In this study total antioxidant capacity of the breast milk showed a significant decrease during the course of lactation which can be a natural result of decline in antioxidant storage of the mothers. In addition, a large variation was observed between total antioxidant values. Mothers with low values need more attention with regard to their nutrient intake, especially natural antioxidants during lactation.

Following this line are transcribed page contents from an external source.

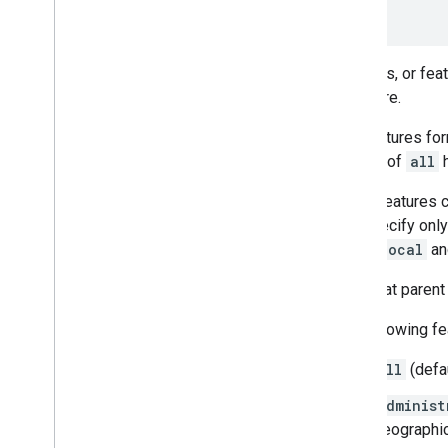
}
Features, or fea
and more.
The features for
feature of
all
h
Some features co
you specify only
road.local
a
Note that parent
The following fe
all
(defau
administ
geographica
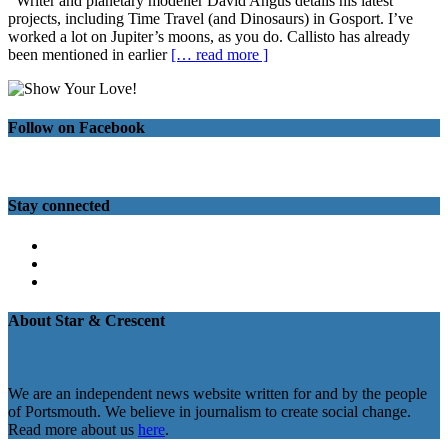
Writer and planetary modeller David Angus details his latest
projects, including Time Travel (and Dinosaurs) in Gosport. I’ve
worked a lot on Jupiter’s moons, as you do. Callisto has already
been mentioned in earlier
[… read more ]
Follow on Facebook
Stay connected
Twitter
Facebook
Instagram
About Star & Crescent
We are an independent news website written for and by the people
of Portsmouth. We believe in journalism to create social change.
Read more about us
here
.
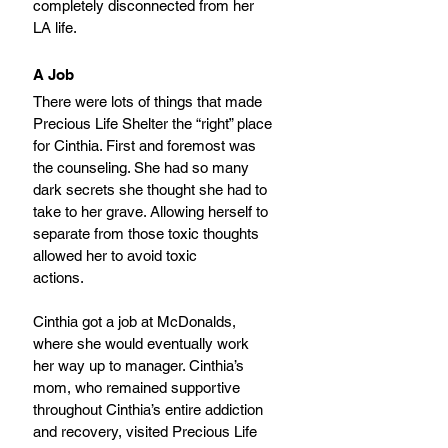
completely disconnected from her 
LA life.
A Job
There were lots of things that made 
Precious Life Shelter the “right” place 
for Cinthia. First and foremost was 
the counseling. She had so many 
dark secrets she thought she had to 
take to her grave. Allowing herself to 
separate from those toxic thoughts 
allowed her to avoid toxic
actions.
Cinthia got a job at McDonalds, 
where she would eventually work 
her way up to manager. Cinthia’s 
mom, who remained supportive 
throughout Cinthia’s entire addiction 
and recovery, visited Precious Life 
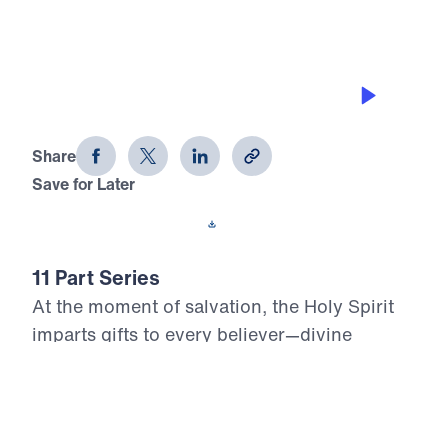
THE GIFT OF GIVING
Who, Me? Gifted? (Part 5)
Share
Save for Later
Download This Audio
11 Part Series
At the moment of salvation, the Holy Spirit
imparts gifts to every believer—divine
assignments meant to build up the Body of
Christ and glorify the risen Lord. Yet too
many Christians live unaware, unused, or
unwilling to serve with the power God has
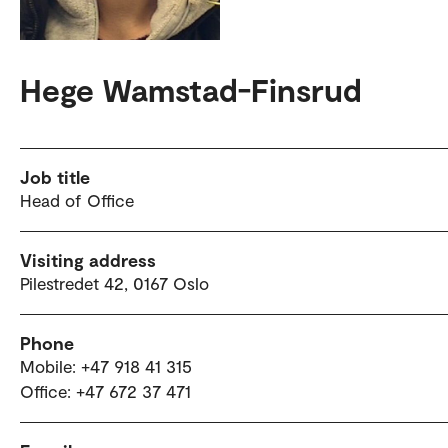
Hege Wamstad-Finsrud
Job title
Head of Office
Visiting address
Pilestredet 42, 0167 Oslo
Phone
Mobile: +47 918 41 315
Office: +47 672 37 471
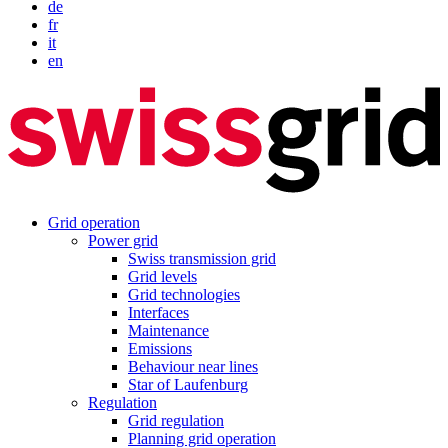
de
fr
it
en
Grid operation
Power grid
Swiss transmission grid
Grid levels
Grid technologies
Interfaces
Maintenance
Emissions
Behaviour near lines
Star of Laufenburg
Regulation
Grid regulation
Planning grid operation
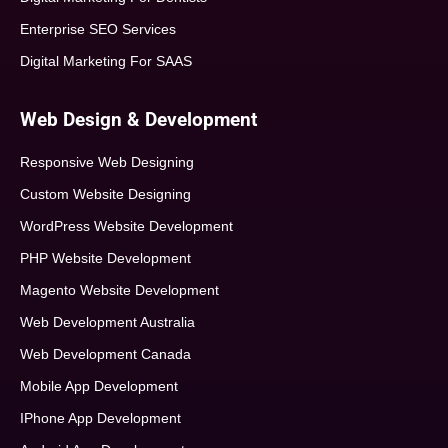
Enterprise SEO Services
Digital Marketing For SAAS
Web Design & Development
Responsive Web Designing
Custom Website Designing
WordPress Website Development
PHP Website Development
Magento Website Development
Web Development Australia
Web Development Canada
Mobile App Development
IPhone App Development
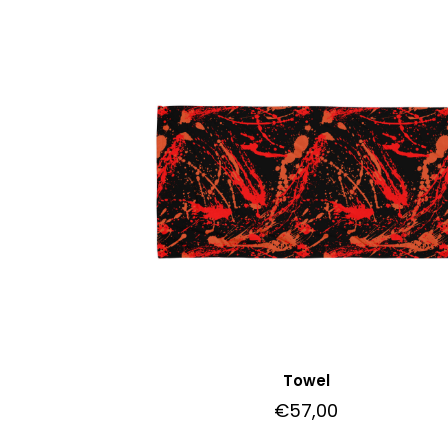
Towel
€
57,00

Moreover, a significant correlation was observed between maternal plasma antioxidant capacity and their breast mature milk at 3rd month, which this situation may be observed in colostrum and transitional milk. This is in accordance with the result of Vanderjagt et al. and can be used as a predictor of breast milk antioxidant capacity [26]. Despite closeness between the mean values of maternal plasma and breast milk antioxidant capacity, the variation among breast milk values is remarkable. On the other hand, since the uric acid concentration is lower in breast milk in comparison with plasma [27], equal and higher levels of breast milk antioxidant capacity indicate that milk is concentrated for some antioxidants.

Conclusion

These data suggest that using colostrum, with high antioxidant capacity and radical scavenging activity during the first days of life is vital; moreover, reduction in total antioxidant capacity during the course of lactation and its relation to maternal antioxidant status needs more attention about nutritional status of mothers. More investigations prefer to evaluate the in vivo efficacy of breast milks with different levels of total antioxidant capacity.